The DaVinci Group: Russia’s Cyber Mercenaries Target Ukraine
In the shadowy world of cyberwarfare, mercenary groups play a pivotal role. One such group, known as UAC-0050 or “The DaVinci Group,” has emerged as a key player in the ongoing conflict between Russia and Ukraine. Security researcher BushidoToken investigates this group’s modus operandi and its potential ties to the Russian government.
Tactics, Techniques, and Procedures (TTPs)
The DaVinci Group isn’t known for its technological sophistication. They rely on readily available, off-the-shelf malware like Remcos RAT and Venom RAT, along with legitimate remote administration tools. These tactics might seem crude, but they’ve proven operationally effective. What sets The DaVinci Group apart is their brazen disregard for operational security (OPSEC), publicly advertising their services on social media and cybercrime forums.
CERT-UA Exposes the Group
CERT-UA (Computer Emergency Response Team of Ukraine) first highlighted the DaVinci Group in a February 2024 report, linking them to multiple spam campaigns directed at Ukrainian organizations. The group is suspected of acting as an initial access broker (IAB) for more advanced Russian state-sponsored threat actors. While their technical sophistication is limited, relying primarily on commodity malware and legitimate remote administration tools, their operational effectiveness and ties to the Russian government warrant attention.
A History of Malicious Activity
The DaVinci Group has been operating since at least 2017, intensifying its attacks on Ukraine since the Russian invasion began in 2022. Their targets range from government institutions to civilians caught in the crossfire. CERT-UA has tracked over 15 malspam campaigns attributed to the group, often using phishing emails disguised as official communications from Ukrainian authorities.
Investigating the Trail
Image: BushidoToken
CERT-UA’s findings provided pivotal clues, leading investigators directly to The DaVinci Group’s online presence. Notably, the group seems to have mistakenly used their website as a command-and-control (C2) server. From there, it was a simple matter to uncover their services, openly advertised on websites, social media, and cybercrime forums.
Services for Hire
The DaVinci Group is a one-stop shop for cybercrime.
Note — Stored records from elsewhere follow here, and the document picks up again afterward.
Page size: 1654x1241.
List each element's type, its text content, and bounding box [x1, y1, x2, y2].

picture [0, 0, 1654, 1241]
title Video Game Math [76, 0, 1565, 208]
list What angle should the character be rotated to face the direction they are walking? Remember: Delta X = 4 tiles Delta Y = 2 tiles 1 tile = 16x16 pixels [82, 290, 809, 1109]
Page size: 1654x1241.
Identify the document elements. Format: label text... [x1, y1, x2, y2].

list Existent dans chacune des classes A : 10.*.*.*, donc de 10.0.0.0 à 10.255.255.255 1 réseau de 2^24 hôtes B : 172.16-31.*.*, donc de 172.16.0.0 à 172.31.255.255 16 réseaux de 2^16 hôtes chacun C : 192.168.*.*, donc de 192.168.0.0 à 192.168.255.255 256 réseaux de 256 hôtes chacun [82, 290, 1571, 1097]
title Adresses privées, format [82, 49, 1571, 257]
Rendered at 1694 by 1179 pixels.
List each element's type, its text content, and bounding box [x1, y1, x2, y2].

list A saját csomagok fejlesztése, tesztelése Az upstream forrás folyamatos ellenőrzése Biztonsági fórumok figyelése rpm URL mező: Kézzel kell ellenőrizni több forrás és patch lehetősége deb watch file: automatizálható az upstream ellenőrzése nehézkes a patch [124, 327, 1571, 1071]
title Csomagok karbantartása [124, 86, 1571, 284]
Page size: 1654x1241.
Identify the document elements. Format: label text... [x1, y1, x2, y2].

Their offerings include:
- Account Hacking: Email, social media, and messaging
- Remote Computer Access
- Denial of Service (DoS) attacks
- Data Deletion
- CCTV Surveillance (in Moscow)
Intriguingly, they offer services that suggest possible insider connections within Russia’s telecommunication companies:
- Mobile Phone Hacking
- Information Retrieval on Individuals
- Law Enforcement Database Access
The DaVinci Group’s brazen self-promotion raises questions about their motivations. Possible explanations include:
- Mercenary Operations: Primarily driven by financial gain, offering services to both cybercriminals and state actors.
- Signaling: Intentional public exposure to attract attention from Russian intelligence services, potentially seeking more substantial contracts.
- Hybrid Goals: Simultaneous pursuit of financial gain and contribution to Russian strategic objectives within the Ukrainian conflict.
The UAC-0050 stands as a stark example of the murky ecosystem where cybercrime and state-sponsored espionage intermingle. While they might be considered low-tier threat actors, their actions have real-world consequences in the ongoing conflict in Ukraine.